:: Problems to work on ::
**a.** Duplicate the stretch of the seminar-preparation post from "I'm just finishing" through "should be interesting.".
**b.** According to the seminar-preparation post, how long did it take in total to put all the course material together?
**c.** In the seminar-preparation post, which applications were used to put the course material together, and which ones does the writer expect to move over to?

Finally Finished
Well, that's finally finished now. After about two months of effort, mostly in the evenings and on train journeys to and from London, I've finally finished the course material for the seminar series I'm starting next week.
The normal routine I go through when doing a new presentation is to first put together the slides, to give the talk some structure and pull together some illustrations. Then I put a couple of examples together, which I screenshot and write-up in an accompanying Word document. Finally, I add to the document a write-up for each slide, so that I end up with a conference paper that "tells a story", which usually involves going back and reworking some of the slides to make the presentation flow better. On average, it takes me at least a couple of weeks to prepare a presentation in this way, and I took the same approach with each of the seminar lessons to ensure the quality was up to scratch.
All told, it took me about two and a half months to put all the material together, a bit longer than I expected actually as the seminar is aimed at a technical audience who are already familiar with at least some of the tools. I did actually think when I accepted the invitation that I could re-use the presentations that I've given over the past couple of years, but looking back at these they were mostly written when the products concerned were new, and I wanted to rewrite them to build in the experience I've built up since then at various customer sites, and to make them flow together better as an end-to-end business intelligence story.
For those of you who are interested, I built the examples and the course material using my new MacBook, using Parallels Desktop running Windows XP SP2 as the virtual machine. Up until recently I'd been using Centos as my guest OS, but the Siebel Analytics element of the tech stack currently only runs on Windows (and Solaris, HP UX) with the Linux port coming soon, so it made sense to standardize on Windows until I can move the whole lot over. I mostly used Powerpoint and Word, either on the Mac or in the Windows virtual machine, to put the material together, more out of familiarity than anything, but I've just shelled out for iWork'06 and I'll probably move over to Keynote and Pages now, if only so I can use the fancy Mac remote to control the Keynote slideshow during my talks (how shallow...)
I'm just finishing off this week with our current client (working opposite Lisa Dobson actually, who's actually project managing me - she's a hard taskmaster although she keeps slipping out to Starbucks across the road for a coffee) and then I'm flying out on Monday for the first seminar on Tuesday in Holland. This first one should be interesting as I've probably got more material than I can deliver in two days, on the basis that I won't know until the day what the experience level of the attendees will be, nor their particular areas of interest. I guess after a few iterations a pattern will emerge, but from what I know about the Dutch guys I know (the AMIS people for example) they're a pretty switched on and clued up bunch over there, so it should be interesting.

:: Supplied information ::
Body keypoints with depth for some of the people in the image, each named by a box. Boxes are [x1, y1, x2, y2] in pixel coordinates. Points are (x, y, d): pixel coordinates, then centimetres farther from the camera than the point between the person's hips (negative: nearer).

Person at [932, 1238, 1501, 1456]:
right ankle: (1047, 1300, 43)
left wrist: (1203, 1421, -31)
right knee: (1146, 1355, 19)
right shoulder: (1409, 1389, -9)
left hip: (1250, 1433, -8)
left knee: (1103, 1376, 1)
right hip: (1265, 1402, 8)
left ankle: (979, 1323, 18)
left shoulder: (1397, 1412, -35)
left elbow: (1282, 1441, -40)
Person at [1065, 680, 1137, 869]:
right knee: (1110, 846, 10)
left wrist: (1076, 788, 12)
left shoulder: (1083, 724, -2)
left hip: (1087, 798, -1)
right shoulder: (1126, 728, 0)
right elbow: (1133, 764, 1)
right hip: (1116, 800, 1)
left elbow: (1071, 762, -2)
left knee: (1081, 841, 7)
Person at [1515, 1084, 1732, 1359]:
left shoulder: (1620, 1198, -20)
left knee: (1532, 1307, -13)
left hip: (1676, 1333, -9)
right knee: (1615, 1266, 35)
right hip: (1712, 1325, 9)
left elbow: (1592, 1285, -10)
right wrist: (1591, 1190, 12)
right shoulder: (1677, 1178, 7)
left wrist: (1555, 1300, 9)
--
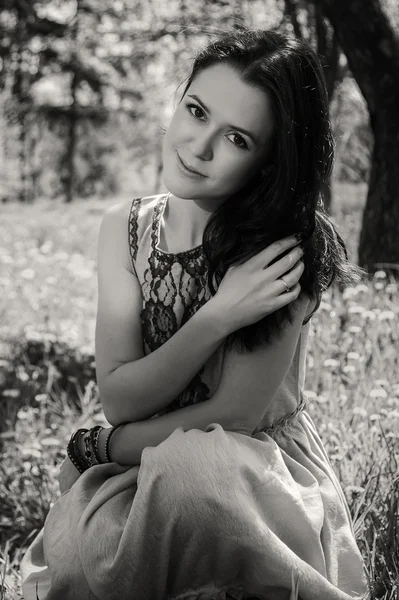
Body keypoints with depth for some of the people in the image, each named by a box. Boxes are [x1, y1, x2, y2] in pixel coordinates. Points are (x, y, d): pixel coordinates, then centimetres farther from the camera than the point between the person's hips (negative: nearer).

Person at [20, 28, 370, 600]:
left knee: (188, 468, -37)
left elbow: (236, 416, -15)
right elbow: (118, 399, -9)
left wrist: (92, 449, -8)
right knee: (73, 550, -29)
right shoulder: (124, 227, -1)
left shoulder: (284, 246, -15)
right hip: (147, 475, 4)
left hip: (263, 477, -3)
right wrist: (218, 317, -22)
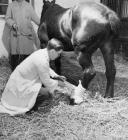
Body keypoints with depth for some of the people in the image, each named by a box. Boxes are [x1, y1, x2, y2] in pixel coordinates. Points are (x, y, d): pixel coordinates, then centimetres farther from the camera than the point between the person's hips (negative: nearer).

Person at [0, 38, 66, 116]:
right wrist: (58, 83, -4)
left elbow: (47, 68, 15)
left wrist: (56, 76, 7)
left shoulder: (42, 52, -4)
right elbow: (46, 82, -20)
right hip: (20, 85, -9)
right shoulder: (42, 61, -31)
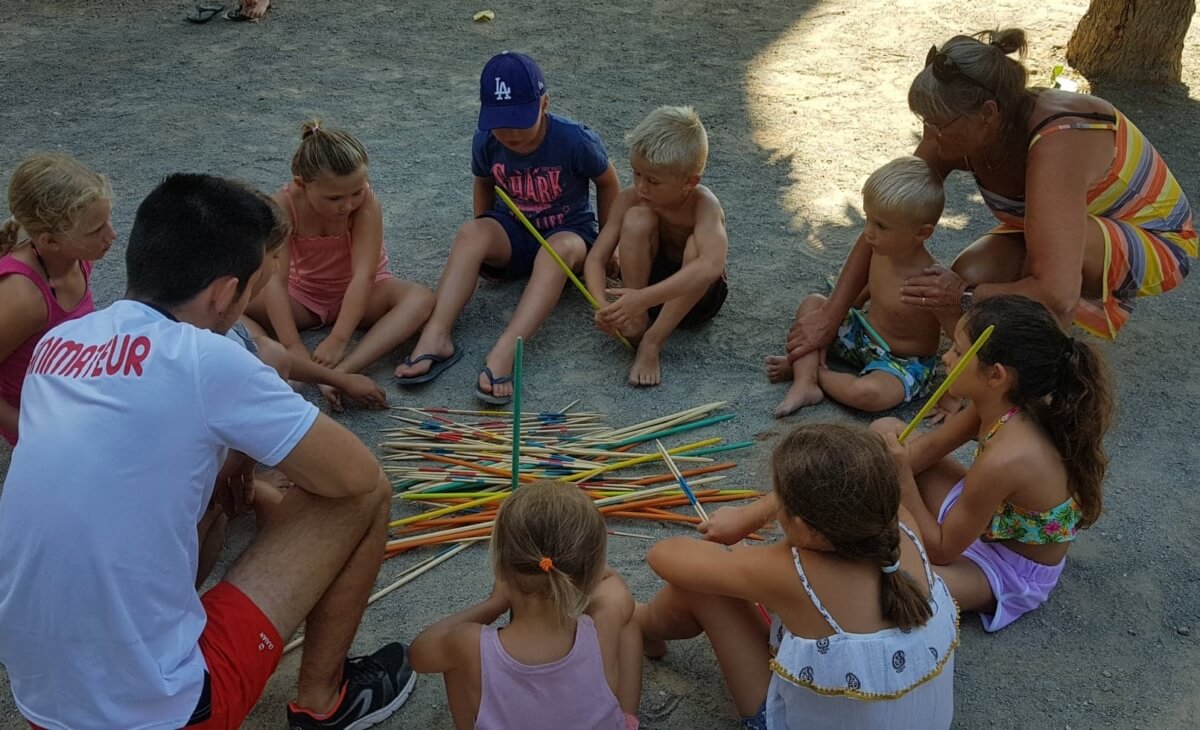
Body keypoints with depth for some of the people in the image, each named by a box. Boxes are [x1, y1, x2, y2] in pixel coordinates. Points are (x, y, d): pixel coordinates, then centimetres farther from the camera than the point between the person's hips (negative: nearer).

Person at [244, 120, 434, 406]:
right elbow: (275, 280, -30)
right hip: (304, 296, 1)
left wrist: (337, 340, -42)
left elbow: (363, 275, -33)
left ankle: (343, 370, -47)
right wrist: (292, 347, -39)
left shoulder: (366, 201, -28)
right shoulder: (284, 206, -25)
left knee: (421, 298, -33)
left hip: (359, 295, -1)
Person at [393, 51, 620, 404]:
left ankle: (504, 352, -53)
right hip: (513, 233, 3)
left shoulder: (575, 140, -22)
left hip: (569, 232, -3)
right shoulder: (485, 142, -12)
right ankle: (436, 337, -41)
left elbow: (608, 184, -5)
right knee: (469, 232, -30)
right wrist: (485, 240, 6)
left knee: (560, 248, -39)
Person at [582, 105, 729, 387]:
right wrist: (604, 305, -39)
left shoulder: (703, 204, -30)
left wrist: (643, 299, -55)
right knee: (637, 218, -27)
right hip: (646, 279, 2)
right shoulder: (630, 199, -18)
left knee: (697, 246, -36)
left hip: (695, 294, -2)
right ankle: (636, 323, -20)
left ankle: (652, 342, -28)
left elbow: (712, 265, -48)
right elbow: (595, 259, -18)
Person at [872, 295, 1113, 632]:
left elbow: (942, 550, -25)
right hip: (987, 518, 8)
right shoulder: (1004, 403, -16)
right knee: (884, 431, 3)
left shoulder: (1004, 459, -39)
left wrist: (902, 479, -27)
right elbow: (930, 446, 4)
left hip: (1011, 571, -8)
--
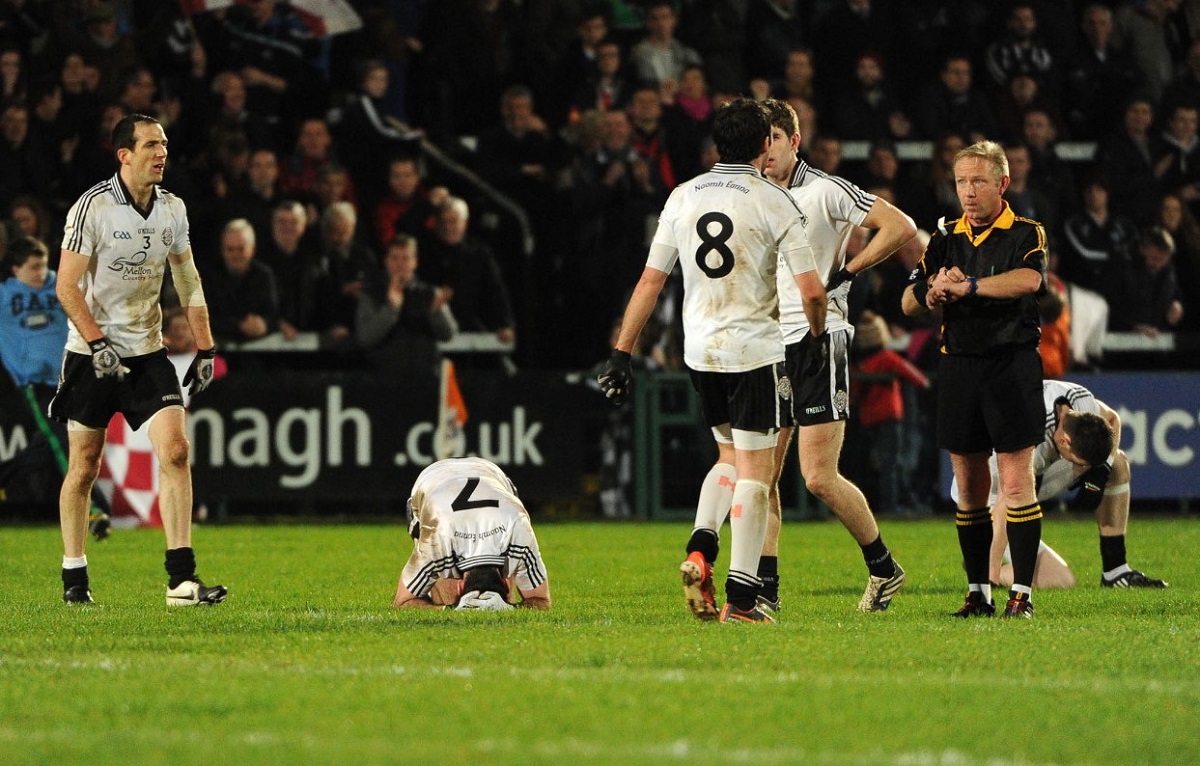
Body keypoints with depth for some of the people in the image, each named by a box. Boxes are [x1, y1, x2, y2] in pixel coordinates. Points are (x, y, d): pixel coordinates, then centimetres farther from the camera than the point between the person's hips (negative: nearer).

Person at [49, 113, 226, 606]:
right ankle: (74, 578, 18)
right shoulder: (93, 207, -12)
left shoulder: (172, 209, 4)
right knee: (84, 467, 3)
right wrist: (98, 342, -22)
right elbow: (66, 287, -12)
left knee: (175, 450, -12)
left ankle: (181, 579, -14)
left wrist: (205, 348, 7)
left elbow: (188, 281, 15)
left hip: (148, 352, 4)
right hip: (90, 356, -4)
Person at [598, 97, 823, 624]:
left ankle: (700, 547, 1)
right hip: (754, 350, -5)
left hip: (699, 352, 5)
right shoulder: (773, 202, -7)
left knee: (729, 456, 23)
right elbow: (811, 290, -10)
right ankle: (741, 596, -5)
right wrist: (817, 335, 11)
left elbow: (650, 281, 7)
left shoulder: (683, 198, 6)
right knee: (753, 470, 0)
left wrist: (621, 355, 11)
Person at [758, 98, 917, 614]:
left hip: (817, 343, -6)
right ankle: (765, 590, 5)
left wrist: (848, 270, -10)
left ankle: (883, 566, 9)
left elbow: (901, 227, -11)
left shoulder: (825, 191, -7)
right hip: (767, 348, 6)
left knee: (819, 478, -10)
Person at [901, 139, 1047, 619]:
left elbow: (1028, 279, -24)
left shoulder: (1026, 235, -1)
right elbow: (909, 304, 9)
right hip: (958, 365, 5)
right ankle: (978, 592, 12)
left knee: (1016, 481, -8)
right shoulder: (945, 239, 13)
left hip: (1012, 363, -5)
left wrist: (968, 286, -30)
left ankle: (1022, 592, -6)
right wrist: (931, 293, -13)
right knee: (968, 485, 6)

:: Solutions per task ::
**a.**
I'm just finishing off this week with our current client (working opposite Lisa Dobson actually, who's actually project managing me - she's a hard taskmaster although she keeps slipping out to Starbucks across the road for a coffee) and then I'm flying out on Monday for the first seminar on Tuesday in Holland. This first one should be interesting as I've probably got more material than I can deliver in two days, on the basis that I won't know until the day what the experience level of the attendees will be, nor their particular areas of interest. I guess after a few iterations a pattern will emerge, but from what I know about the Dutch guys I know (the AMIS people for example) they're a pretty switched on and clued up bunch over there, so it should be interesting.

**b.** About two and a half months.

**c.**
Used: Powerpoint, Word
Expected to move to: Keynote, Pages